The trick is to understand that none of us are alone in feeling what we feel.
All humans share a common experience in our short lifespan – succinctly expressed in one of my favorite memes ever:
On to a second author. Patrick Kavanagh knew a thing or two about identity. Born into a poor farming family in rural Ireland, the fourth of 10 children, he finished school at 13. He longed to find a different life, writing in his later years:
‘Although the literal idea of the peasant is of a farm-labouring person, in fact a peasant is all that mass of mankind which lives below a certain level of consciousness. They live in the dark cave of the unconscious and they scream when they see the light.’
He commented that, although he had grown up in a poor district, ‘the real poverty was lack of enlightenment [and] I am afraid this fog of unknowing affected me dreadfully’.
Patrick is a hero for me in that he understood he had to first deconstruct himself in order to reconstruct himself, and that he needed to do this not just once, but daily.

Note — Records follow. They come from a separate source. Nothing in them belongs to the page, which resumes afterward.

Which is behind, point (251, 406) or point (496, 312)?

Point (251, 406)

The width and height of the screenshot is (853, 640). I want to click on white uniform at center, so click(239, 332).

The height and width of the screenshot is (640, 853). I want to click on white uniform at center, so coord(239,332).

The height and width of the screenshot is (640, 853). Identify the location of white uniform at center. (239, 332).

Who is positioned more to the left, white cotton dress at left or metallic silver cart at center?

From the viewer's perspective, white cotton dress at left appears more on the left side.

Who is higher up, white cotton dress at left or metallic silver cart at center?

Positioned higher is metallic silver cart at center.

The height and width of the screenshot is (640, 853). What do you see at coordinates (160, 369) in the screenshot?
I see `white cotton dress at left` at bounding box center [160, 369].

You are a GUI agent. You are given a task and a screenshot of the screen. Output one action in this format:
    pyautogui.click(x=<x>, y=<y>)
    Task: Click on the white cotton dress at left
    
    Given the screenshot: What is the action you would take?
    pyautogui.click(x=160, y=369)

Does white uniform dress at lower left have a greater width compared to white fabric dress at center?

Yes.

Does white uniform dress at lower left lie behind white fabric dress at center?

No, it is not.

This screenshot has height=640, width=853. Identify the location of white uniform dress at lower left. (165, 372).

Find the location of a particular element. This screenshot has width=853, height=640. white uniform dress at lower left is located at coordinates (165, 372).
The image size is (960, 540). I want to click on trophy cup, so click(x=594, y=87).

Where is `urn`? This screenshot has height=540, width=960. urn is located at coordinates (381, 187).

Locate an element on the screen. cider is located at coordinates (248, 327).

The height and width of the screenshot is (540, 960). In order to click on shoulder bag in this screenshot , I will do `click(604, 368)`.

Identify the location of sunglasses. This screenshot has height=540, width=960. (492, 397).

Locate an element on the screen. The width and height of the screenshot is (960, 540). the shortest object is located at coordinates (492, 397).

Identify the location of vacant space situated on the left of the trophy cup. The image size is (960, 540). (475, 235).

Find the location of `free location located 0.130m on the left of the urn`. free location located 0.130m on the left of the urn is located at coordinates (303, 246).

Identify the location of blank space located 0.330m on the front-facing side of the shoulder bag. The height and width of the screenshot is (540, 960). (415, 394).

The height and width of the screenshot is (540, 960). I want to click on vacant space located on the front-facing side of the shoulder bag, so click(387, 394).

Daily.
Me I will throw away.
Me sufficient for the day
The sticky self that clings
Adhesions on the wings
To love and adventure,
To go on the grand tour
A man must be free
‘The Self-Slaved,’ Patrick Kavanaugh
In a world where some boundaries seem to be dissolving while others further calcify, this flexibility is a skill we should all cultivate.
We all need community not just to survive, but to thrive. Feel it slip away and everyone suffers. But we live now in a more fluid world than that of a century or even just a decade ago, yet as we benefit from this fluidity of community and identity, we are challenged by it. Resisting this fluidity can lead to a defiant isolation and poisonous nationalism which further divides us from the global community. A flexible approach to community cultivates a healthy spirit – which helps everyone thrive. Resist change and be changed. Welcome change and be changed. You’ll change in either case! You decide how. Take your seat at the party. When you belong nowhere, you belong everywhere. What little part of yourself can you toss away for today?